Defect-Healing Strategy via PDMS Modification for Enhancing CO 2 /CH 4 Separation Performance and Humidity Resistance in SSZ-13 Membranes

Zeolite SSZ-13 membranes have emerged as highly promising candidates for the separation of CO2/CH4 mixtures due to their intrinsic molecular sieving properties. Nevertheless, the formation of nonzeolitic defects during hydrothermal synthesis and postcalcination remains a significant obstacle, compromising membrane selectivity and long-term stability. In this study, a facile and effective surface modification strategy was employed utilizing hydrophobic polydimethylsiloxane (PDMS) as a defect-healing agent to enhance both separation performance and moisture resistance of SSZ-13 membranes. The influence of PDMS concentration on defect mitigation was systematically investigated.
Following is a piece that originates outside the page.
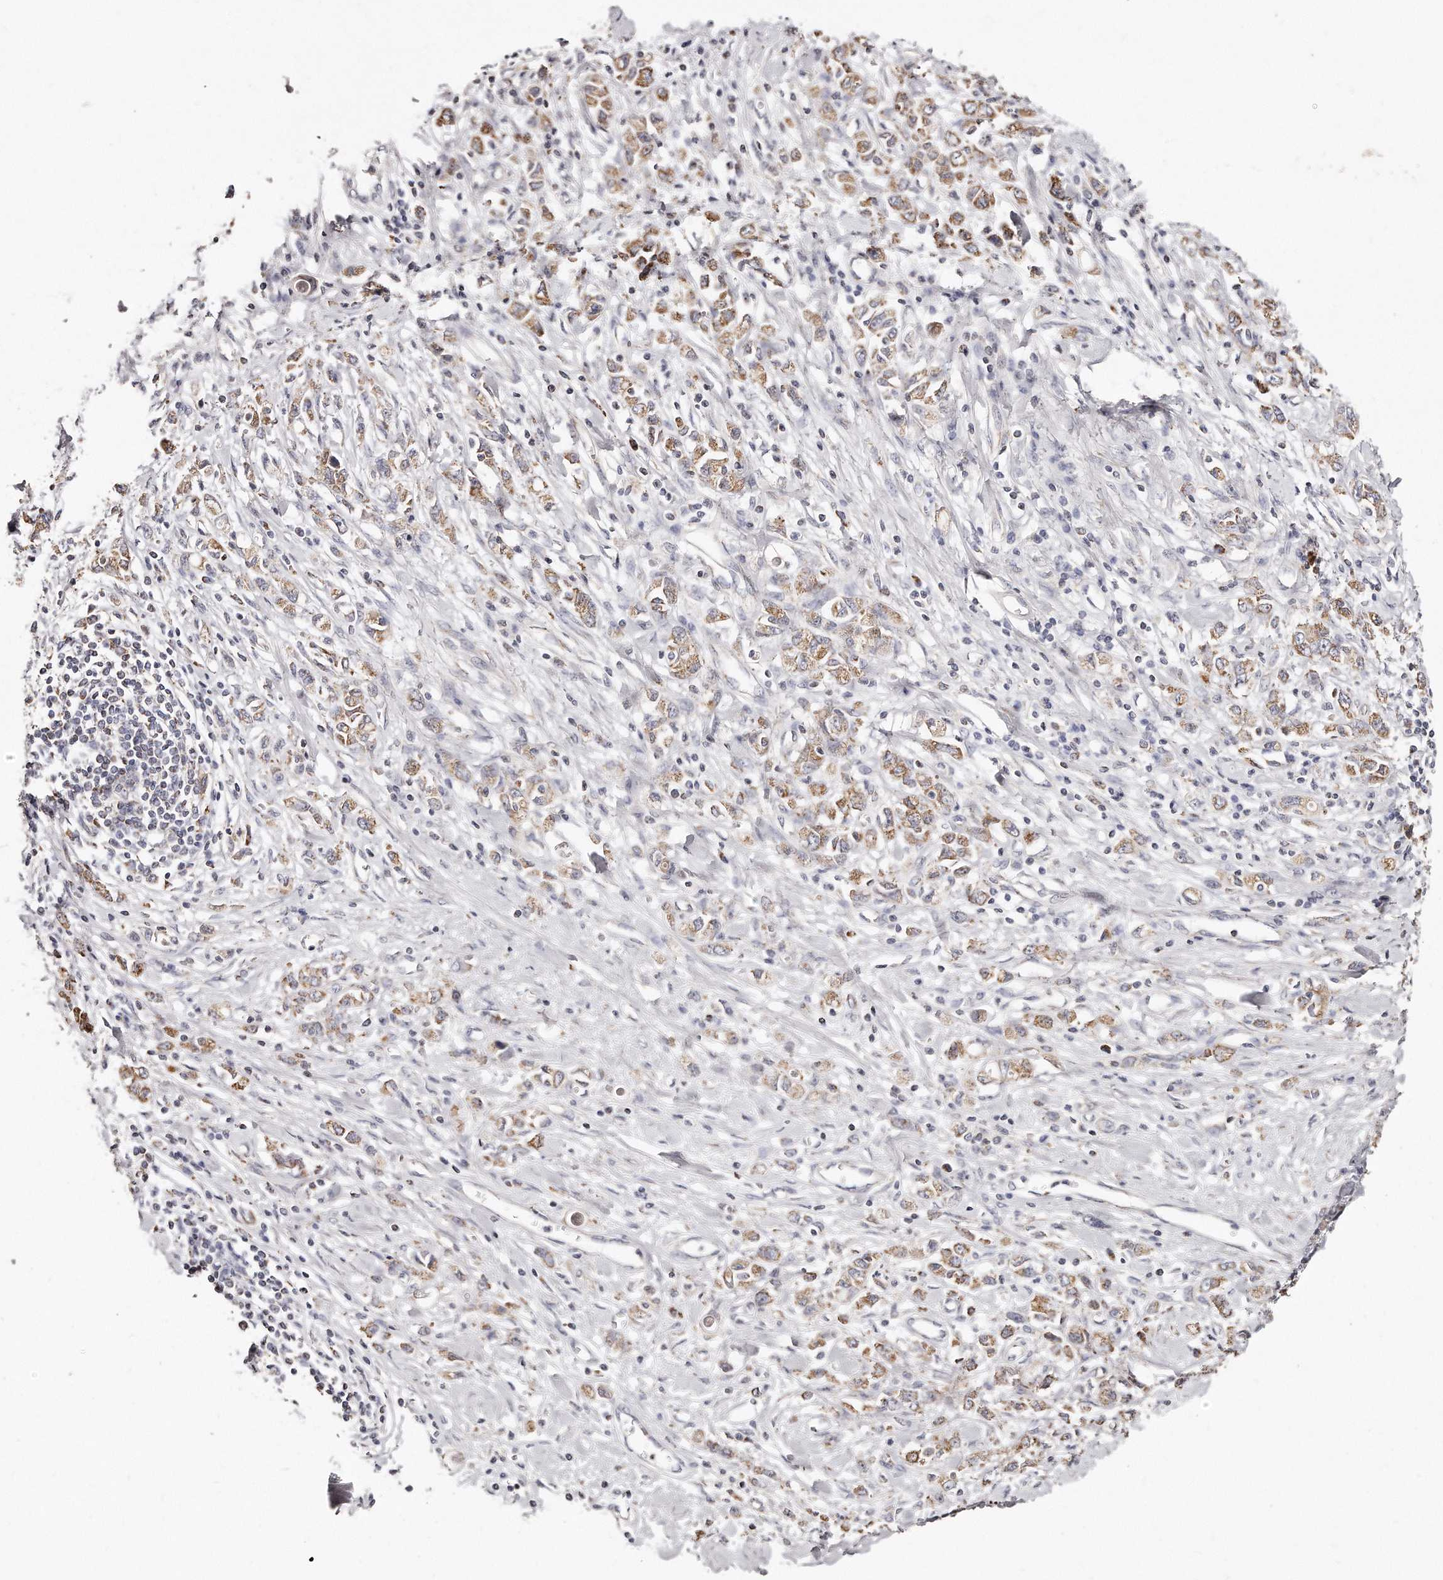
{"staining": {"intensity": "moderate", "quantity": ">75%", "location": "cytoplasmic/membranous"}, "tissue": "stomach cancer", "cell_type": "Tumor cells", "image_type": "cancer", "snomed": [{"axis": "morphology", "description": "Adenocarcinoma, NOS"}, {"axis": "topography", "description": "Stomach"}], "caption": "Immunohistochemistry (IHC) image of neoplastic tissue: human stomach adenocarcinoma stained using immunohistochemistry displays medium levels of moderate protein expression localized specifically in the cytoplasmic/membranous of tumor cells, appearing as a cytoplasmic/membranous brown color.", "gene": "RTKN", "patient": {"sex": "female", "age": 76}}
Single-gas permeation measurements (H2, CO2, N2, CH4, and SF6) demonstrated that PDMS effectively sealed nonselective defects, thereby restoring the molecular sieving behavior. Optimal performance was achieved at a PDMS concentration of 10 wt %, resulting in a 28-fold enhancement in ideal CO2/CH4 selectivity and only 44.8% reduction in CO2 permeance at 1.2 MPa and 298 K. Moreover, surface hydrophobicity was significantly enhanced, as evidenced by an increase in water contact angle, attributed to the strong adhesion of long-chain alkyl groups in PDMS to the membrane surface. As a result, under humid conditions, the CO2/CH4 selectivity of the PDMS-modified membrane increased by 68.9% compared to that in dry conditions, whereas the unmodified membrane exhibited a 90.5% decline. Long-term operational stability tests confirmed the robust performance of the modified membrane in humid environments at high pressure and room temperature. These results demonstrate the potential of PDMS surface modification as a scalable and effective approach to enhance the defect tolerance and humidity resistance of SSZ-13 membranes for industrial CO2/CH4 separation applications.